Selection of Precision Mining Methods for Complex Metalliferous Orebodies
University of Queensland
Mining and beneficiation can been described as essentially a sequential processes of separation of valuable minerals from waste. There is a great deal of interest in how the industry can be more effective – and efficient – with these processes. In particular, many mining companies are looking towards digital technologies to improve precision mining practices; that is, the targeted identification and separation of valuable ore from waste during the mining process. Greater precision will help unlock the value in many complex orebodies that are currently considered Tier 2 or 3 deposits.
This paper will review the commonly applied precision mining practices. These include:
• GPS flagging of marginal and low grade resources on benches to guide shovel loading and truck destination,
• The use of ROM stockpiles to separate material according to grade and contaminants
• In-fill RC drilling to on benches to establish grade distribution followed by selective extraction by flitches using hydraulic backhoes,
• The use of Grade Engineering™ to separate high and low grade material via differential blasting, followed by vibratory screening,
• The emerging use of hyper-spectral imaging on bench faces in advance of shovel loading to identify high, medium and low grade ore zones.

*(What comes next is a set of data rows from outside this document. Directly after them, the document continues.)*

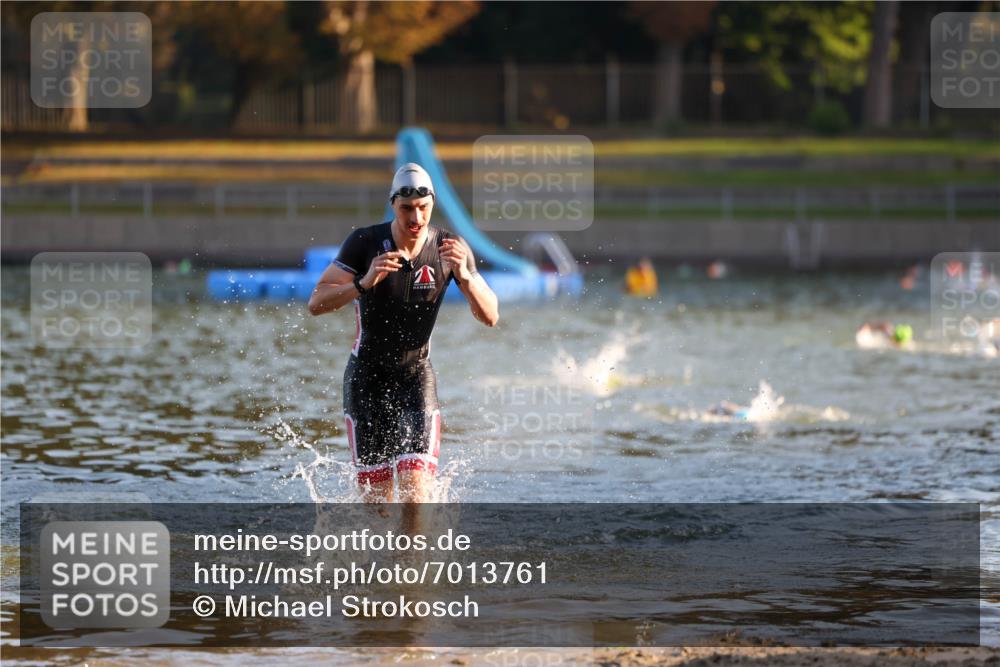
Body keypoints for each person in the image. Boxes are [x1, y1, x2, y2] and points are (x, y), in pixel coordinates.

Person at [307, 163, 499, 505]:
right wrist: (363, 283)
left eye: (423, 208)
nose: (415, 218)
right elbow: (316, 303)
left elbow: (490, 316)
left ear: (432, 205)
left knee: (415, 498)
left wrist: (465, 277)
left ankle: (415, 560)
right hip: (367, 381)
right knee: (377, 508)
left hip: (415, 380)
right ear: (393, 205)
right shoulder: (365, 242)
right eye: (406, 209)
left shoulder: (450, 247)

Each of these methods requires a different process and has a different cost- and value – implication. The more selective that we can make the mining process, the more contained metal is associated with the mill feed. In addition, lower rates of mill feed are associated with higher metallurgical recovery factors principally due to increased crushing and grinding retention times. However, in order to optimize mill feed rates, selective mining processes require greater waste movement capacity, which increases mining costs. It is evident, therefore, that for any given deposit and market conditions, there exists an optimum precision mining method.
The paper adapts the economic models first developed by Lane (1980) to demonstrate how a mining company might go about selecting the optimal precision mining method. A case study on a copper/gold deposit is presented using hypothetical mining and processing cost data.